Offline data-driven Multi-Objective Optimization Problems (MOPs) rely on limited data from simulations, experiments, or sensors. This scarcity leads to high epistemic uncertainty in surrogate predictions. Conventional surrogate methods such as Kriging assume Gaussian distributions, which can yield suboptimal results when the assumptions fail. To address these issues, we propose a simple yet novel dual-ranking strategy, working with a basic multi-objective evolutionary algorithm, NSGA-II, where the built-in non-dominated sorting is kept and the second rank is devised for uncertainty estimation. In the latter, we utilize the uncertainty estimates given by several surrogate models, including Quantile Regression (QR), Monte Carlo Dropout (MCD), and Bayesian Neural Networks (BNNs). Concretely, with this dual-ranking strategy, each solution's final rank is the average of its non-dominated sorting rank and a rank derived from the uncertainty-adjusted fitness function, thus reducing the risk of misguided optimization under data constraints. We evaluate our approach on benchmark and real-world MOPs, comparing it to state-of-the-art methods.

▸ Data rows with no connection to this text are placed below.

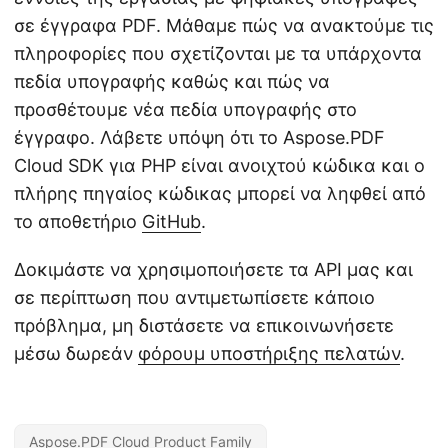
σε έγγραφα PDF. Μάθαμε πώς να ανακτούμε τις
πληροφορίες που σχετίζονται με τα υπάρχοντα
πεδία υπογραφής καθώς και πώς να
προσθέτουμε νέα πεδία υπογραφής στο
έγγραφο. Λάβετε υπόψη ότι το Aspose.PDF
Cloud SDK για PHP είναι ανοιχτού κώδικα και ο
πλήρης πηγαίος κώδικας μπορεί να ληφθεί από
το αποθετήριο
GitHub
.
Δοκιμάστε να χρησιμοποιήσετε τα API μας και
σε περίπτωση που αντιμετωπίσετε κάποιο
πρόβλημα, μη διστάσετε να επικοινωνήσετε
μέσω δωρεάν
φόρουμ υποστήριξης πελατών
.
Aspose.PDF Cloud Product Family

The results show that our dual-ranking strategy significantly improves the performance of NSGA-II in offline settings, achieving competitive outcomes compared with traditional surrogate-based methods. This framework advances uncertainty-aware multi-objective evolutionary algorithms, offering a robust solution for data-limited, real-world applications.

Figures (3)

• Figure 1: Example of solution ranking in a multi-objective minimization problem, showing how surrogate evaluations ($f_\text{sur}(\boldsymbol{A})$, $f_\text{sur}(\boldsymbol{B})$) may misjudge the Pareto dominance relation due to prediction uncertainty, with the dashed circle denoting the uncertainty interval.
• Figure 2: Workflow of the enhanced non-dominated-sorting-based MOEA, in which the improvement is contributed by our proposed Dual-Ranking (DR) strategy. DR is the integration of rankings coming from the surrogate model training and conventional optimization process.
• Figure 3: Pareto front obtained on DTLZ1 using surrogate-based (sur) and real (real) evaluations for all compared methods. The bar chart in the bottom-right corner summarizes the corresponding HV values, with different surrogate models indicated by different colors. The best performance based on surrogate-based and real evaluations is denoted in bold. In the legend, the first row corresponds to the plots for surrogate-based and real evaluations, while the second and third rows refer to the bar charts.